Thirty-three rural hospitals — including hospitals in Newport and Lincoln City — would be eligible. But Sen. Betsy Johnson, D-Scappoose, said the plan envisioned by Brown’s staff was the equivalent of throwing only a 6-foot rope to someone drowning 10 feet offshore.
“We would look so incredibly foolish if we allowed hospitals to go broke on our watch during a global pandemic,” Johnson said. “But there is all kind of stuff wrong with what the governor’s folks have written.”
The hospital industry said a month ago they needed four times as much — $200 million — to stay afloat after the state halted elective surgeries to preserve personal protective equipment during the pandemic.
House Speaker Tina Kotek, D-Portland, noted that some hospitals are getting federal assistance, with Congress approving additional funding this week. “I think we want to be cautious about how we don’t just unilaterally say everybody needs, frankly free money,” she said, “because there are a lot of businesses and a lot of places around the state that need that money, too.”
After a recess, Senate President Peter Courtney, D-Salem, called for tabling the proposal, saying Brown’s staff agreed with that move. No date was set for when the Emergency Board would take up the issue again.
The board did approve coronavirus-related funding for rent assistance, small businesses, domestic violence resources, COVID-19 testing for workers in long-term care facilities, and aid to jobless workers, such as undocumented immigrants, who are ineligible for unemployment insurance.
Many of the details have yet to be worked out. Legislative Fiscal Officer Ken Rocco told the Emergency Board, which for the first time was meeting by video conference, that it remained unclear how much federal aid Oregon was getting and what restrictions accompanied the money.
Hospital officials from across the state had told legislators earlier in the week that hospitals cumulatively were losing $13 million a day due to the costs of COVID-19 equipment, a state ban on non-urgent surgeries, fewer people receiving care in emergency rooms and other factors. More than 30,000 Oregon workers in the health care and social assistance fields have applied for unemployment since March 15.

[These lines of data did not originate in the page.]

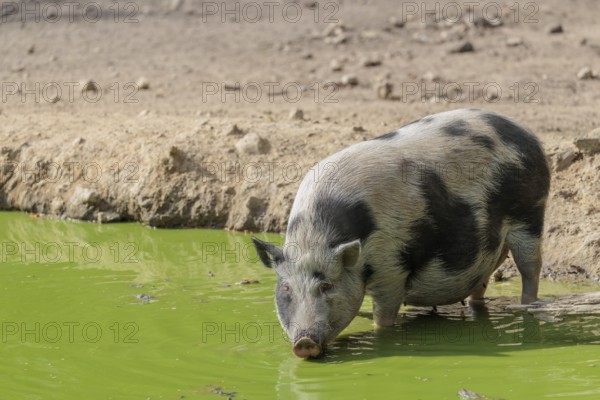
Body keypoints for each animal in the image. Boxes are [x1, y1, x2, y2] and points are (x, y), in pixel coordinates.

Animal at [251, 108, 552, 358]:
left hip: (530, 213)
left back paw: (528, 306)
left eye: (327, 285)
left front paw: (382, 338)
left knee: (531, 268)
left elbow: (384, 318)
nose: (304, 343)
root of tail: (526, 133)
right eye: (286, 288)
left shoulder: (392, 269)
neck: (315, 239)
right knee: (481, 283)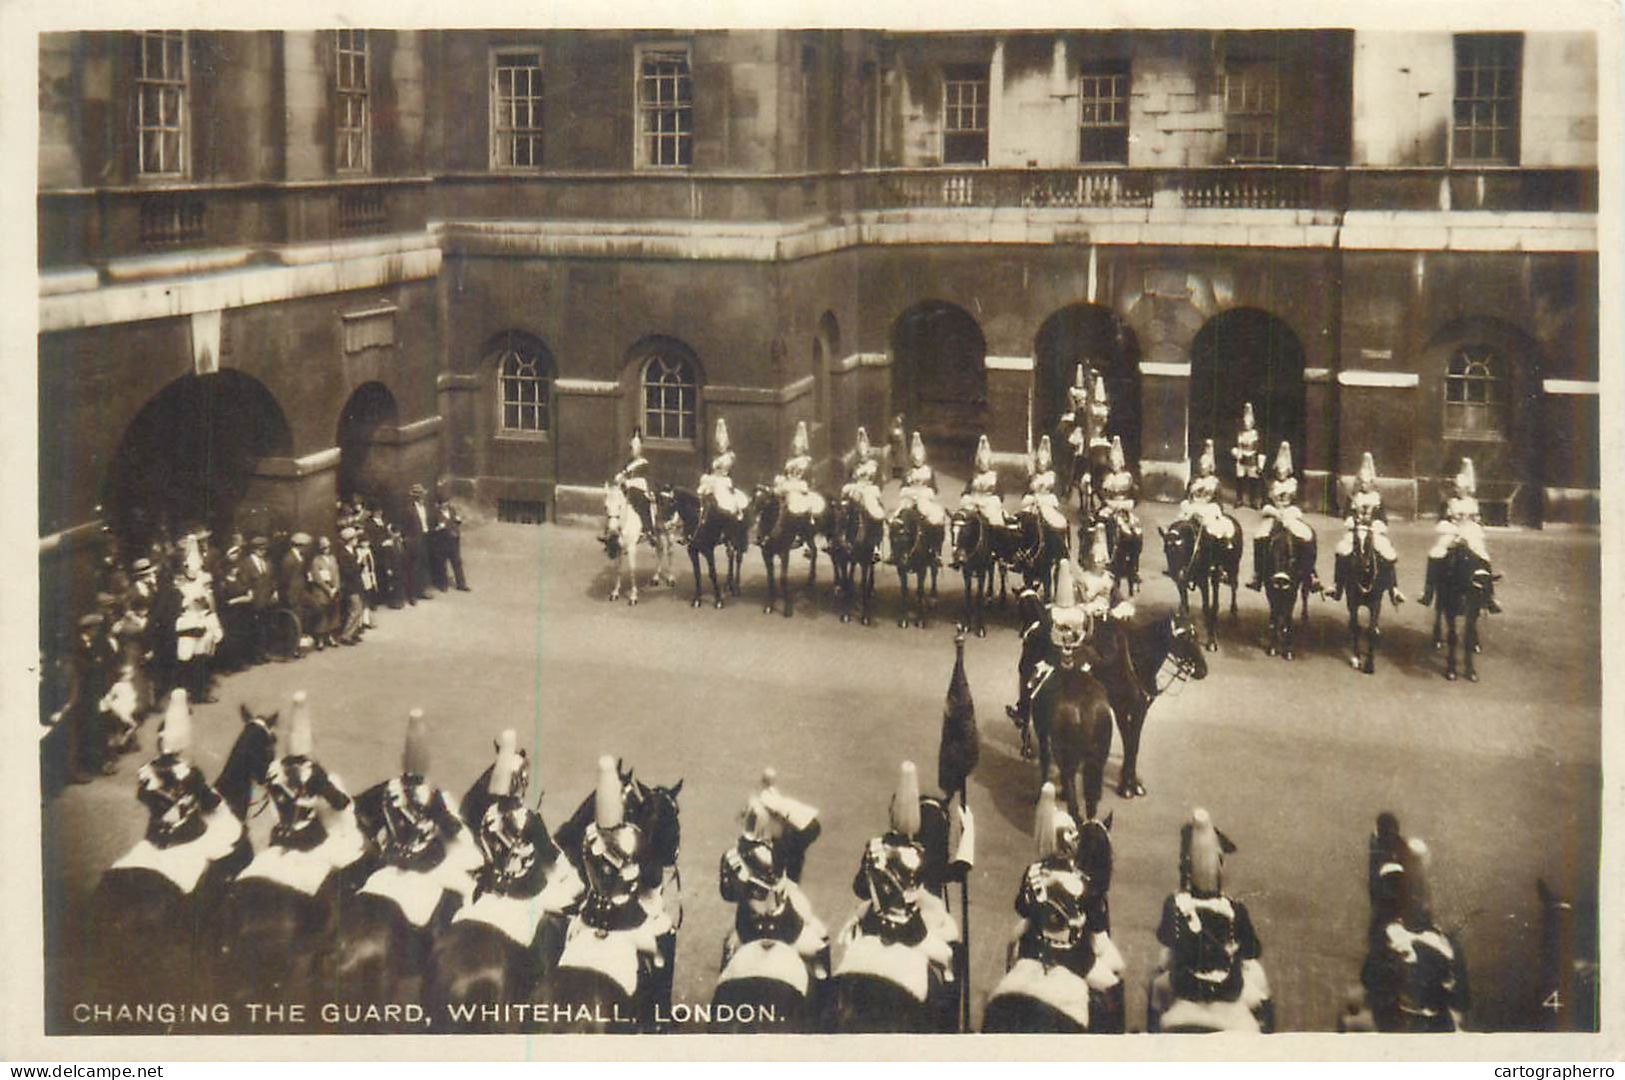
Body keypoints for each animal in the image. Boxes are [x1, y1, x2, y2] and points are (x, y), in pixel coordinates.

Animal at [832, 490, 884, 620]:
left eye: (848, 518)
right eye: (836, 519)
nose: (841, 544)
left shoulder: (864, 562)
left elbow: (863, 585)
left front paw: (865, 616)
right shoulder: (844, 561)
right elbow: (846, 582)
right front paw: (846, 614)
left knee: (871, 569)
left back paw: (870, 589)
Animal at [1157, 519, 1241, 652]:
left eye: (1180, 550)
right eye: (1165, 550)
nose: (1174, 575)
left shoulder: (1203, 581)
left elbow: (1205, 608)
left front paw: (1211, 642)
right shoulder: (1182, 584)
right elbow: (1185, 606)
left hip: (1233, 567)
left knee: (1234, 587)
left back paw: (1233, 613)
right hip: (1216, 575)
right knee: (1216, 593)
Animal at [1436, 542, 1495, 678]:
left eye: (1477, 559)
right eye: (1464, 560)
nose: (1482, 581)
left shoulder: (1472, 611)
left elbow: (1468, 636)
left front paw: (1471, 671)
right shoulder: (1450, 610)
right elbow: (1452, 637)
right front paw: (1451, 670)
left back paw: (1476, 644)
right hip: (1440, 599)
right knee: (1437, 614)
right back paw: (1436, 641)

Oregon Health & Science University announced Thursday that it was substantially reducing salaries and making other cutbacks to deal with a projected revenue loss during the next 28 months of $1 billion to $1.4 billion.
“It is not just the rural hospitals that are struggling,” Sen. Elizabeth Steiner Hayward, D-Beaverton, who is a physician at OHSU, told her Emergency Board colleagues. “Every single health system in the state is struggling as a result of this.”
Brown announced Thursday that as of May 1, she was lifting the ban on elective medical and dental procedures. Steiner Hayward said that would help, but hospitals would take time to ramp up and have lost significant income in the meantime.
Brown’s announcement to lift restrictions on hospitals and surgery centers includes criteria for hospitals to ensure they can accommodate both post-surgery hospitalizations and an increase in COVID-19 patients, test widely for COVID-19, have enough personal protective equipment on hand, and have strict infection control and visitation policies.
Samaritan Health Services, which operates the only two hospitals in Lincoln County, said it is already meeting or exceeding many of these criteria.
“We understand that we will need to ramp up in a deliberate manner, in accordance with state guidelines, while rigorously maintaining the health and safety of patients, clinicians and staff,” said Dr. Adam Brady, head of Samaratin’s COVID-19 task force.
The emergency board approved the 11 items on its agenda, all on a bipartisan basis and most of them unanimously. Much of the discussion centered on fiscal accountability for how relief money is spent and ensuring that rural areas benefit.
Legislators approved a new program under which businesses employing 25 or fewer workers could be eligible for state grants or loans if they have not received federal aid.
Rep. David Gomberg, D-Lincoln City, said he had been concerned that coronavirus assistance had not been going to the smallest of small businesses, which are the economic backbone of his district.
“People are hurting everywhere,” he said. “According to the state economist, they’re hurting particularly hard in my part of Oregon.”
The state will contract with community development financial institutions to run the program, but Gomberg noted those institutions primarily are along the Interstate 5 corridor.
“I worry that it’s not going to support everyone equally,” he said, “that perhaps we’re focused on helping the most people rather than people who are hurt the most.”